:: Work task ::
In the records below, the lines from the one containing "For more information, please" through the last are to be reproduced exactly and alone.

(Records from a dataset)
......

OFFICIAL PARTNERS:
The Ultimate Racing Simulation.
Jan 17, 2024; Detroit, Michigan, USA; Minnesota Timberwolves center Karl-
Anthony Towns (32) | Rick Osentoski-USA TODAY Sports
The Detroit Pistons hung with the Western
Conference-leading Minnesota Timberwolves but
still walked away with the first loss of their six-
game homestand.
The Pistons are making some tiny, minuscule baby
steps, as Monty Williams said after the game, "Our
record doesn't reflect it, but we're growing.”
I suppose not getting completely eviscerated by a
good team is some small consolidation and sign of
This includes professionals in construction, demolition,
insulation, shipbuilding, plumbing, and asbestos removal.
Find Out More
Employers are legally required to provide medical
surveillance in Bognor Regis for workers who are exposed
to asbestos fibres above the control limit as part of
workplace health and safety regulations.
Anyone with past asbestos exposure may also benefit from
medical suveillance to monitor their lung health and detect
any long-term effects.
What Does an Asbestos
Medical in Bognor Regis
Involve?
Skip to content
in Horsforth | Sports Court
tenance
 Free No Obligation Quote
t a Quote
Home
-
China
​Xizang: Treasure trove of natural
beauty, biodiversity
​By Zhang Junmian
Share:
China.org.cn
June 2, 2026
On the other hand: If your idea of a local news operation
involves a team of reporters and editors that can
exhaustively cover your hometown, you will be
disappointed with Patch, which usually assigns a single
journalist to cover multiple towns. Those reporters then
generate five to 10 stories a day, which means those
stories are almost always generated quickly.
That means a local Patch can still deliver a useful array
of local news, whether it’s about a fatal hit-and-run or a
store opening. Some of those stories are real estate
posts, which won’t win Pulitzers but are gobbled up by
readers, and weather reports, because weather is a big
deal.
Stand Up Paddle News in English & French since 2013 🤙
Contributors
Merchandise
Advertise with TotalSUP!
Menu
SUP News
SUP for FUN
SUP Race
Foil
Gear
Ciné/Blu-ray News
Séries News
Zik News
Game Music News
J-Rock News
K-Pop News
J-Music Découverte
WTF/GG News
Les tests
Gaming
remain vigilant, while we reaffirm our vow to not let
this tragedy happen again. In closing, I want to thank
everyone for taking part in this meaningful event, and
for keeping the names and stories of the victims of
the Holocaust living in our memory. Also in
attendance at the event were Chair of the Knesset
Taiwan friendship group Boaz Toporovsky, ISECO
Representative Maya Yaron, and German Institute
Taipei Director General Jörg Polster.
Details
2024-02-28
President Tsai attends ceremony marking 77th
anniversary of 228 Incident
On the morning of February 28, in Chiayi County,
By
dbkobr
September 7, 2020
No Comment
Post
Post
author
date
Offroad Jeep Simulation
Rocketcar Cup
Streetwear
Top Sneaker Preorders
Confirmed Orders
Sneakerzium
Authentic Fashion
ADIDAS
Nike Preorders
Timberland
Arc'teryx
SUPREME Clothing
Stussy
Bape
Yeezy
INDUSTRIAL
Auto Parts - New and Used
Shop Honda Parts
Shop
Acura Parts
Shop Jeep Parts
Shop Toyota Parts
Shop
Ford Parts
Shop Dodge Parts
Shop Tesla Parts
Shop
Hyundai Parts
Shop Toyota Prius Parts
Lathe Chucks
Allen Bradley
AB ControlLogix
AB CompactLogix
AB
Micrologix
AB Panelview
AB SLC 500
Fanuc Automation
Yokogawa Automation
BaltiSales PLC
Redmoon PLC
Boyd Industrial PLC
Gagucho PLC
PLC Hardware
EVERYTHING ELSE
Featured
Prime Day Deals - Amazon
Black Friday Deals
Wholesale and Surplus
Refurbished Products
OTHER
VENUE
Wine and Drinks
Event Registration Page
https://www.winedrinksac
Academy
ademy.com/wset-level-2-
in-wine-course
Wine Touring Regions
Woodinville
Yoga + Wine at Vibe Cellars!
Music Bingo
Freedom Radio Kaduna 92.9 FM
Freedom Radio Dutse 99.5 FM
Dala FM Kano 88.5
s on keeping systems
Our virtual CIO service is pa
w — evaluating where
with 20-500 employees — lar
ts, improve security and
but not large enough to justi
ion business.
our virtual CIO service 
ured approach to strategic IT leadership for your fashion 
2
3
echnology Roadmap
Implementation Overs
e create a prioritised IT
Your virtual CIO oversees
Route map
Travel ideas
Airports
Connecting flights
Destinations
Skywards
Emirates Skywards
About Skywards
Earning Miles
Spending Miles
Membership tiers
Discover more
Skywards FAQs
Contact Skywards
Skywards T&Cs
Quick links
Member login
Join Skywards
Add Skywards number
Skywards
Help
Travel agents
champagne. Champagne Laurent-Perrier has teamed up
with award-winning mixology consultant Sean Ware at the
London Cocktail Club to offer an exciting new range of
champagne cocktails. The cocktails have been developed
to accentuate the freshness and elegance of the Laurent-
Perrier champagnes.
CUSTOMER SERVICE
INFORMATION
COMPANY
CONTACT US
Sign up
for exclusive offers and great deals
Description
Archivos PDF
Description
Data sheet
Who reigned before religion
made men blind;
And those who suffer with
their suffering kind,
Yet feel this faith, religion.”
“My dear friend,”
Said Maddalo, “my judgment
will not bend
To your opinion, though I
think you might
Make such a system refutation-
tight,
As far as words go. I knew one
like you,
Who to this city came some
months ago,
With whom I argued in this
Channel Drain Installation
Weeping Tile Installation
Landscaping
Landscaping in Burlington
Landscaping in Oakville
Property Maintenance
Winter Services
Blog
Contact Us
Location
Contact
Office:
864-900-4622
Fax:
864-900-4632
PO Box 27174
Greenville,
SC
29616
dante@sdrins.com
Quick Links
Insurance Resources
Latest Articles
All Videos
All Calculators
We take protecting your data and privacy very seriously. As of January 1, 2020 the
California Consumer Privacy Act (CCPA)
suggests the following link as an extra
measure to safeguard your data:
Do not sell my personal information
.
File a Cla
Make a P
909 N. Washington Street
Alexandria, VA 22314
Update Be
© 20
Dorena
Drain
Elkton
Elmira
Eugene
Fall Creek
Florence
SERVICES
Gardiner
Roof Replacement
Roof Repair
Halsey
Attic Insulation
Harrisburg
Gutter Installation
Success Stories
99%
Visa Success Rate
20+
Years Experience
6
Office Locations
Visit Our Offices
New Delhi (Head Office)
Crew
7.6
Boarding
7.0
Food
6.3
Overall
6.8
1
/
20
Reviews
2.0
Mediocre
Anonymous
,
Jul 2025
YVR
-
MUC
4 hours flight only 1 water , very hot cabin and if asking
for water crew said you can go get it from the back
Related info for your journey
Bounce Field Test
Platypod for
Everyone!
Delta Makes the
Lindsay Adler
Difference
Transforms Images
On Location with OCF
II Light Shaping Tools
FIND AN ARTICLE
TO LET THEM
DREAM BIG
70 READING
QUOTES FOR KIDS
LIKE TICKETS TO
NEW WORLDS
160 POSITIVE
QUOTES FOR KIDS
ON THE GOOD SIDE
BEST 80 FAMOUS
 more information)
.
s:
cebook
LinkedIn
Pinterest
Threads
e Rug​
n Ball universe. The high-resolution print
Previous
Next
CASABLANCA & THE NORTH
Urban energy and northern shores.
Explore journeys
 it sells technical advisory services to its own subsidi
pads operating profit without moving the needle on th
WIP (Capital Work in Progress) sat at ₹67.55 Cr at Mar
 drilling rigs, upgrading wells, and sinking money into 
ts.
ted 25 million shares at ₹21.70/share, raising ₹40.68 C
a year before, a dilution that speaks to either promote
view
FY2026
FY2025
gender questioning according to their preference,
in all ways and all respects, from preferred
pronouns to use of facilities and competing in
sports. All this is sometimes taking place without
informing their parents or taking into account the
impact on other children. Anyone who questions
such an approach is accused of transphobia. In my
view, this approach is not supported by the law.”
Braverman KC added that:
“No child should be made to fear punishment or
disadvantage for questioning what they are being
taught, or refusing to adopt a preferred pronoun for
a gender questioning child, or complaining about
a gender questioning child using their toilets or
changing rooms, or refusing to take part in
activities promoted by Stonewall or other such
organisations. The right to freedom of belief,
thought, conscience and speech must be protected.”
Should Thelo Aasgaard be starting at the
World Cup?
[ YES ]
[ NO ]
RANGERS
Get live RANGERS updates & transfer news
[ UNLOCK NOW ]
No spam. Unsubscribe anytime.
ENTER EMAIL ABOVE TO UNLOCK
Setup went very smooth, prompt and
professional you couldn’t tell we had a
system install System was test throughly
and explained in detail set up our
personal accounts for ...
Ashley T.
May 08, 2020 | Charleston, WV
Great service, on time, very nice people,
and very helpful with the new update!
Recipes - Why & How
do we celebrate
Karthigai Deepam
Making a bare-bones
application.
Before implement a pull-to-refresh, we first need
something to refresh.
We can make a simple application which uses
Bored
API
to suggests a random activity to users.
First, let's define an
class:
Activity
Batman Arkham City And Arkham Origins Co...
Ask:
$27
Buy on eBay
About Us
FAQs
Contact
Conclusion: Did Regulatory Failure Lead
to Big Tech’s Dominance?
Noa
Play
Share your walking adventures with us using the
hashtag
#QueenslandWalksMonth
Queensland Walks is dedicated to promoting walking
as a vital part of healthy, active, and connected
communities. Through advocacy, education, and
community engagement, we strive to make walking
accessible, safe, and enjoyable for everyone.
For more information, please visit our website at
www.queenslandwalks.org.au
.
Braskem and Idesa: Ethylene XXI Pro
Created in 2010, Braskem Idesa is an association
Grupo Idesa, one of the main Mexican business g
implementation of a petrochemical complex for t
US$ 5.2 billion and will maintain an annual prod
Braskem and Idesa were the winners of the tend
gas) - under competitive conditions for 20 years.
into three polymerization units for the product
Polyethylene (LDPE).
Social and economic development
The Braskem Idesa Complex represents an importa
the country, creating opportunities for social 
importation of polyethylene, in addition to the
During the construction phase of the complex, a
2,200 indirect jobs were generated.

......

:: Task result ::
For more information, please visit our website at
www.queenslandwalks.org.au
.
Braskem and Idesa: Ethylene XXI Pro
Created in 2010, Braskem Idesa is an association
Grupo Idesa, one of the main Mexican business g
implementation of a petrochemical complex for t
US$ 5.2 billion and will maintain an annual prod
Braskem and Idesa were the winners of the tend
gas) - under competitive conditions for 20 years.
into three polymerization units for the product
Polyethylene (LDPE).
Social and economic development
The Braskem Idesa Complex represents an importa
the country, creating opportunities for social 
importation of polyethylene, in addition to the
During the construction phase of the complex, a
2,200 indirect jobs were generated.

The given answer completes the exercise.